Data mining is not just done at Google though, it’s everywhere.

In the financial market, big-name traders such as Goldman-Sachs use special algorithms, dedicated connections to news services like Reuters and high-grade GPU-powered computers to process news and make decisions on what to buy and what to sell. Without the ability to analyze incoming data from news services, they wouldn’t gain the multi-million dollar profits they make.

Banks and credit card companies use it figure out which customers are most likely to honor their debts by looking at data such as purchasing habits (time of day, etc.). This data is also used for fraud and identity theft detection.

For a business, the ability to identify trends in consumer behavior could be what sets it apart from the competition. As computing power gets cheaper and businesses realize the importance of information in effective decision making, more and more of them will begin to utilize data mining techniques.

The term ‘data mining’ is often perceived negatively – something only a bad guy would do to steal your information. Data mining – the extraction and analysis of information – is a necessary part of business. Companies need information to figure out how their products are doing in the market. The concerns with data mining arise when a person’s anonymity is compromised.

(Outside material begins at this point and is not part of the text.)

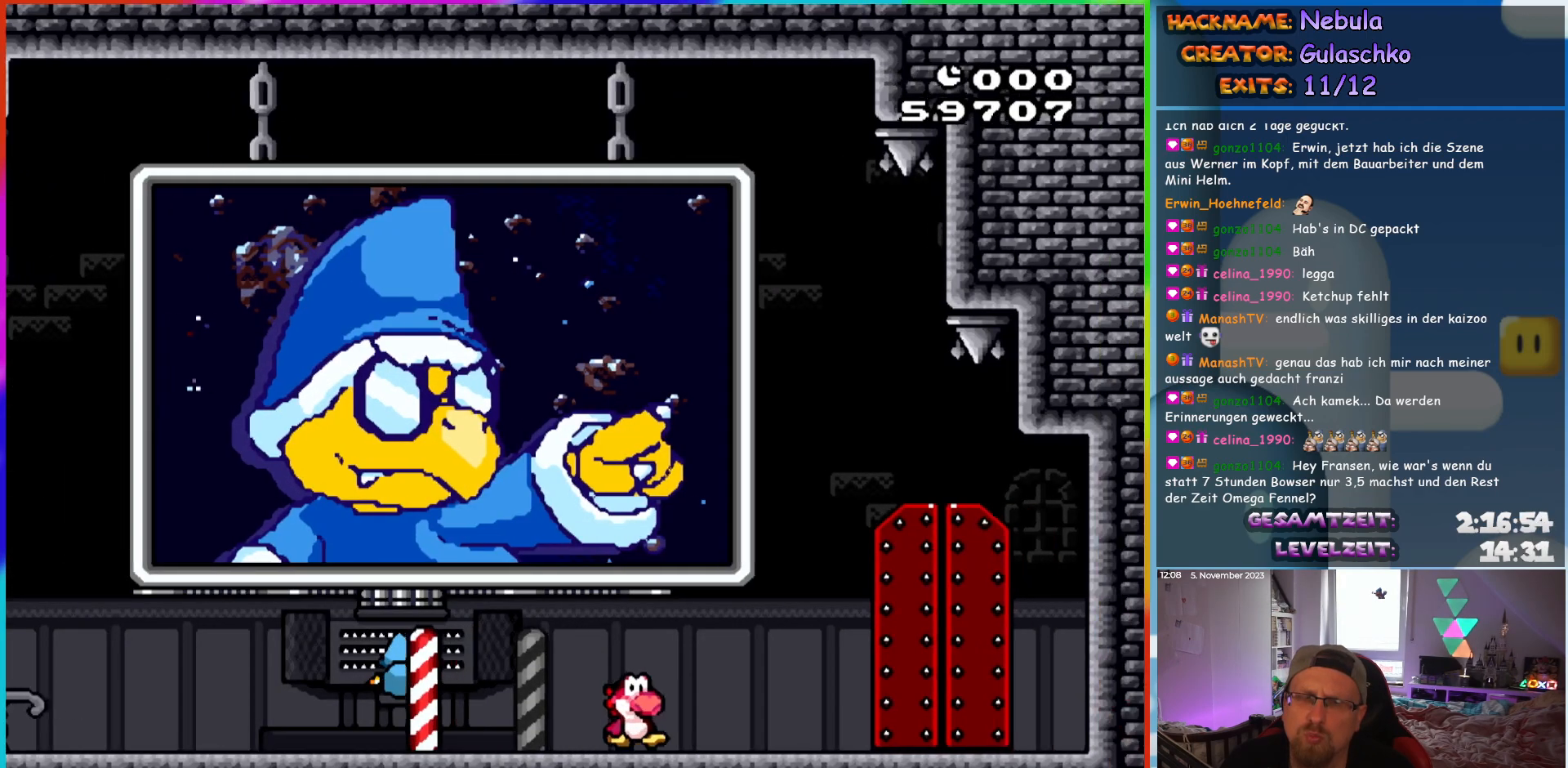
{"buttons": ["Y"], "events": [[500, "DPAD_RIGHT", "up"]]}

Back in 2006, AOL released logs of searches made by nearly 657,000 Americans in the hopes it would aid academic researchers. In order to anonymize the data, AOL simply replaced usernames with numbers and hoped that would work. But of course, it didn’t. Reporters locked on to user 4417749 and using just her search query history managed to trace her to her home in Lilburn, Ga. It turned out Thelma Arnold, 62, widow, had 3 dogs and frequently looked up ailments her friends and family were suffering from to gauge their symptoms. She had searched for “numb fingers”, “tea for good health”, and wondered how she could send “school supplies for Iraq children.” It was, in essence, her whole life right there in the logs.

The search logs were pulled from AOL’s website but nothing is truly deleted once it gets on the internet. Searches by users revealed intimate personal conditions – one user highlighted in the New York Times article on this debacle suspected their “spouse [was] contemplating cheating.” Another wondered about “depression and medical leave.”

Search history can reveal a lot about us. Most of us use our search engine of choice like a personal oracle, typing in any question we want answered without a second thought. Companies like Google and Microsoft of course recognize the value of their search logs and leverage advertising money out of it.

But when does data mining for bettering business end and where does the privacy invasion begin? Targeted advertising is the pot of gold that advertisers are vying after these days and data mining is the only way it can be cracked. Companies like Phorm or NebuAd for example sit between the ISP and the user to glean data out of the connection to help their advertising partners better target ads to customers. Although this move was blocked by the British government, many privacy advocates fear the day is not far away when this sort of thing is put into practical use.

Another way of mining data are social networks like Facebook and MySpace where people are a bit less guarded about what they reveal inside. Companies are already using these sites to check out prospective employees for questionable behavior, and its not that difficult to build a profile of what a person is like what with all the “Which TV character are you” and “Personality quizzes” people take all the time.

While data mining can be a useful tool in business analysis, it can also be a real threat to users and their privacy. Tools like PASW Modeler and Gapminder can help businesses extract trends from any data they have and provide interesting results. However, the practice of profiling individuals for advertising is perhaps more of a privacy invasion than a business tool.